ТРЕБОВАНИЯ
Выпишите только строки данных от той, где есть «catalogue / barcode: US 5469», до той, где есть «state / province: Managua», включительно, заменив в них «collector number» на «field number». Всё остальное оставьте без изменений.

▼

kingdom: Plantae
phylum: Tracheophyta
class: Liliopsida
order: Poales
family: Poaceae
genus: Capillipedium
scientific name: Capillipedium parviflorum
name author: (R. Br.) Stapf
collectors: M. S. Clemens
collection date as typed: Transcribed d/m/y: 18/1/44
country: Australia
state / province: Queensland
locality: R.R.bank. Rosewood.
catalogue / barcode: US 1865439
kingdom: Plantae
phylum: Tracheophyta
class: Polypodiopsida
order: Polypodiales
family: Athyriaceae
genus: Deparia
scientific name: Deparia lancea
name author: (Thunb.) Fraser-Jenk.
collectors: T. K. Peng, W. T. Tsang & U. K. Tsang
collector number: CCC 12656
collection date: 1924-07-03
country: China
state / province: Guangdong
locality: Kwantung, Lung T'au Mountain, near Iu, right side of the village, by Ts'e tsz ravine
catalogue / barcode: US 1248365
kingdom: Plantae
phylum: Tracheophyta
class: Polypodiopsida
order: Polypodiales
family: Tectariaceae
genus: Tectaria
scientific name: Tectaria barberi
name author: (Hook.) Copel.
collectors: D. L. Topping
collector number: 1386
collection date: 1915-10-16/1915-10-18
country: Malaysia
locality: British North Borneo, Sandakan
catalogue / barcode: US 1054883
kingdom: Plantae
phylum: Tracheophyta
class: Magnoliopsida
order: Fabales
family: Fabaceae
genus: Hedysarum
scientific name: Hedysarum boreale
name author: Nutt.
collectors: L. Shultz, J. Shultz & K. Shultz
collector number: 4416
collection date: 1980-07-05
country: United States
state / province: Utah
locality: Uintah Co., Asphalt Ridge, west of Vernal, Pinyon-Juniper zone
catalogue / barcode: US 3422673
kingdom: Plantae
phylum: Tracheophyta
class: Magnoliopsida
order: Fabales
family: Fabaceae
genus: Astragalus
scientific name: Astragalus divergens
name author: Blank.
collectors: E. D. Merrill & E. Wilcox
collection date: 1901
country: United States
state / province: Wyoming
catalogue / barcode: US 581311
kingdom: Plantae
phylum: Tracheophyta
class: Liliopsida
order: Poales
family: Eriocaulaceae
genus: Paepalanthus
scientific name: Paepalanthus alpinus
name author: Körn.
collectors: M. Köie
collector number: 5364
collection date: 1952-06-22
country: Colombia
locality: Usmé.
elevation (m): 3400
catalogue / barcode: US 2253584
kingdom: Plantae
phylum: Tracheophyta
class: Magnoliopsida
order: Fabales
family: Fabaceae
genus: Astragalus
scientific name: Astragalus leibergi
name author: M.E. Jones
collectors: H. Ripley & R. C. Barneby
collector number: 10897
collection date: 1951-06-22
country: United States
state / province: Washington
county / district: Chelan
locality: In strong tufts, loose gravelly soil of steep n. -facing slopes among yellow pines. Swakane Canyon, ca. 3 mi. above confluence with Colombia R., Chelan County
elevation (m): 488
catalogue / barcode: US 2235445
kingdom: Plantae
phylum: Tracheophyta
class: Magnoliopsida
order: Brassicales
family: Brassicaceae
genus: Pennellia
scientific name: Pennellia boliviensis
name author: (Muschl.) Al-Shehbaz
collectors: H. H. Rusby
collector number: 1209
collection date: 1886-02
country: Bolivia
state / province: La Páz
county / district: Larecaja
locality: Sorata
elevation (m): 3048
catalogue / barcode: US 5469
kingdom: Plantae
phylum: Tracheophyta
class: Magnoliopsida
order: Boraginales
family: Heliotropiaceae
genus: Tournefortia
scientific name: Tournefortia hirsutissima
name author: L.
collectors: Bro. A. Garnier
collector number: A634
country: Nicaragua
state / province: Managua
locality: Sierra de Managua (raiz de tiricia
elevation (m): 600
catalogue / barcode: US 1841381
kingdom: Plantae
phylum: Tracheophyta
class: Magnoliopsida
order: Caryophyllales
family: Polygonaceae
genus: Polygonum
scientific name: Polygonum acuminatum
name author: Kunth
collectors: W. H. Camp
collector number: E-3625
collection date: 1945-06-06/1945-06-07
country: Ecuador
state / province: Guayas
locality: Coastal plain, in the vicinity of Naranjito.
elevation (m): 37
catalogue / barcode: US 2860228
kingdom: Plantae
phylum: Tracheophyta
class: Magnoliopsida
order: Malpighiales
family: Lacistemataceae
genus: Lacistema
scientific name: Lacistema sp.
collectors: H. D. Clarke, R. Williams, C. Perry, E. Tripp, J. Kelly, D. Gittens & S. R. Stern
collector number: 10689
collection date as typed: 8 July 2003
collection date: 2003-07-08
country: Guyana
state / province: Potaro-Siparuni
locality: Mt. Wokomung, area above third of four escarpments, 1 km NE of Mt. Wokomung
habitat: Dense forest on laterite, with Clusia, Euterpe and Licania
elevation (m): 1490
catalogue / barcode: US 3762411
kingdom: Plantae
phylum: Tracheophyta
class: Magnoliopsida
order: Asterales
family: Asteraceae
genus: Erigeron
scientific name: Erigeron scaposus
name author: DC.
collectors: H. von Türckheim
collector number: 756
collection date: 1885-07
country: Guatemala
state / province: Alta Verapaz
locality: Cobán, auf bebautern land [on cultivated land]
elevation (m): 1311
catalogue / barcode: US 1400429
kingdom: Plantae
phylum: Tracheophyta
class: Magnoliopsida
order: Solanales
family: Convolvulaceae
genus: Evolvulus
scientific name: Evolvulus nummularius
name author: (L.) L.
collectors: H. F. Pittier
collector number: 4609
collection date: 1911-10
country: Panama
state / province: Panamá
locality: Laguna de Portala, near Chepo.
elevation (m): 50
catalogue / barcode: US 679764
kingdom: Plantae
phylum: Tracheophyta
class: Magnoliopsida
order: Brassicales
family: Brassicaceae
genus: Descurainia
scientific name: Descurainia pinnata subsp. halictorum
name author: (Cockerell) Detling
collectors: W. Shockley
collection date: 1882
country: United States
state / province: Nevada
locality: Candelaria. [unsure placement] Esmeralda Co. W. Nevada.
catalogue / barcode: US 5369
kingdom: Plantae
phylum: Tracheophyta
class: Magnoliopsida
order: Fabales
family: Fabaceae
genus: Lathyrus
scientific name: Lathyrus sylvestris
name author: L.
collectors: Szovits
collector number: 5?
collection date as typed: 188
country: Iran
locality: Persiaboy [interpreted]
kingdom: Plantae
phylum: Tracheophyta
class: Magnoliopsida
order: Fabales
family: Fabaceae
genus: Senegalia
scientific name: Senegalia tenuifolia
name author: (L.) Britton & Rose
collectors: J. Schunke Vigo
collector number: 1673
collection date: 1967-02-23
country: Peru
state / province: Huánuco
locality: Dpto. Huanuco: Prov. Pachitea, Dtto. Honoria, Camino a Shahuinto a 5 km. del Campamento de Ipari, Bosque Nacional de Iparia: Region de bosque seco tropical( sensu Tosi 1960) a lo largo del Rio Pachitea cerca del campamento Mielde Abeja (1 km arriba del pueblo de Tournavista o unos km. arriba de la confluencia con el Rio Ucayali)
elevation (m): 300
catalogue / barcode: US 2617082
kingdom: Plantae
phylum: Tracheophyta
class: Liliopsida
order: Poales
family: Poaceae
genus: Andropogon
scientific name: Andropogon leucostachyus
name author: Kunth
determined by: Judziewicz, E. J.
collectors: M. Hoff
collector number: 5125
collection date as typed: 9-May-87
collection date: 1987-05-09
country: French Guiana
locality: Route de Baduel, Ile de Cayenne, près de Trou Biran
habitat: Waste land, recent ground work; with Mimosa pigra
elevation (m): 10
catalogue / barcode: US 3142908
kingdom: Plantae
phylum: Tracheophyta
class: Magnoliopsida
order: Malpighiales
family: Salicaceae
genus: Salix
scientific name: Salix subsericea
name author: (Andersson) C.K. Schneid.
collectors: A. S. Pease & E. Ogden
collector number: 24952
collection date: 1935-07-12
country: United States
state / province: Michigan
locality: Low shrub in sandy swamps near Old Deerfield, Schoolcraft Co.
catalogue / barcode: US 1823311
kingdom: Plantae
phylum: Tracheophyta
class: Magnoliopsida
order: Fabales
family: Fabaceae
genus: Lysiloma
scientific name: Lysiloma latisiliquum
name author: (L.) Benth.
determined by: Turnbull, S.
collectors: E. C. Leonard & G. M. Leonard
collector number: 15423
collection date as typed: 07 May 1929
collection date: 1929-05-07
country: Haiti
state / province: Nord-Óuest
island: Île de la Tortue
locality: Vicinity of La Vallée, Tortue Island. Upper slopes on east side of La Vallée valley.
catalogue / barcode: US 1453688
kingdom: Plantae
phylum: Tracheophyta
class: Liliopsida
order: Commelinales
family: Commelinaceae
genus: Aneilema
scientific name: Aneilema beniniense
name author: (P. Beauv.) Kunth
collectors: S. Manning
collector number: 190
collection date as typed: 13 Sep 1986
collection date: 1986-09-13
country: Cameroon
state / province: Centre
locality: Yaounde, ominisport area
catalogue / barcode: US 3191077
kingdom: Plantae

▲

РЕЗУЛЬТАТ ВЫПОЛНЕНИЯ
catalogue / barcode: US 5469
kingdom: Plantae
phylum: Tracheophyta
class: Magnoliopsida
order: Boraginales
family: Heliotropiaceae
genus: Tournefortia
scientific name: Tournefortia hirsutissima
name author: L.
collectors: Bro. A. Garnier
field number: A634
country: Nicaragua
state / province: Managua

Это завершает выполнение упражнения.